“Developing products in half the time” (1992) is a great book to build rapid innovation framework. Preston G. Smith and Donald G.Reinertsen have selected 10 areas in which managers can help shorten the cycle time for new products and projects.
Based on this prime work, I have crafted a few add-on:
- Adapt the processes
Adjust the development process according to the speed you’re aiming at: speed can be a more important objective than managing the technical risk. Avoid the “one size fits all” concept, develop concurrent engineering or “rugby approach”, with flexible modules and overlapping activities.
- Buy time
Comparing economic spending with time gained may drive you to speed up the ideation: development expenses have often much less impact on product profitability than design delay.
- Master the complexity
“Keep it simple … and sexy” with an incremental approach. Prototype early and often: “fail often, fail early, fail cheap” is the rapid prototyping credoo, as well as “don’t fail fast , learn fast”.
- Professionalize the pre-development stage
Pre-development aims at assessing the market opportunity, refining customer target, developing a strong and sustainable, competitive advantage, selecting technologies, and evaluating resources, in consistency with company’s strategy. It’s vital for the next phase: fuzzy visions produce fuzzy results; it initiates the necessary creative tension and engage innovation team in clear way. Don’t look at it in spare time, assign people at full or half-time to reach a certain decision by a definite date.
- Staff projects appropriately to complete them faster
A 5 to 10 people team full time is optimum. Rather than under staffing a large number of projects, take half of them, double the staff, and complete them in half the time.

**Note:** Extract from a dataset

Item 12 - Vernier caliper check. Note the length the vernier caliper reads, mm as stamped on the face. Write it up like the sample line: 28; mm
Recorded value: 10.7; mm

- Work with open-minded experts
Good products rely on broad view. Compose innovation team with T-shaped people, with strong expertise in their field (vertical bar of the T), and ability to understand and synchronize with other team members issues (horizontal bar of the T).
- Let the team manage the team
Give permission to the team to be “a kind of start-up company- it takes initiative and risk and develops an independant agenda”; a self-organizing team exhibits three conditions: autonomy, self-transcendance, and cross-fertilization. Headquarter’s involvement should be limited to providing guidance, money, and moral support at the outset.
- Constantly work on reducing risks
Limit “innovation uncertainties“. Manage market risks as well as technical risks.
- Manage an innovation pipeline and develop a reserve
Invent off-line in a separately scheduled program that is tightly integrated with your market: invention track will be more loosely scheduled compared to the product development track. Maintain a storehouse of developing technologies, leverage on open innovation to feed your pipeline. Unplanned new product ideas will arise unexpectedly: leave some unused capacity for the really new projects.
- Be mindful of the future
Once the innovation is completed, learn from the experience to feed the new product developments with improved practices.
Rosabeth Moss Kanter has analyzed how innovation can fail in “Innovation: the classic traps (Nov 2006)“, from which she has drafted 4 remedies: widening the search for new ideas, loosening overly tight controls and rigid structures, forging better connections between innovators and mainstream operations, and cultivating communication and collaboration skills.
Though the 4 remedies she has imagined are not focused on rapid innovation, they echo somehow the above areas, especially when it comes to bring back to the core company what has been created by the autonomous team. “Tighten the human connections between those pursuing innovation efforts and others throughout the rest of the business, develop external communication from the innovation team, encourage mutual respect, formal meetings and informal conversations, will help to maximize effective reintegration of innovations that become new businesses”.
Otherwise, without engagement from the core co, customers will not be reached the most powerfully, and innovation might be stuck as an invention.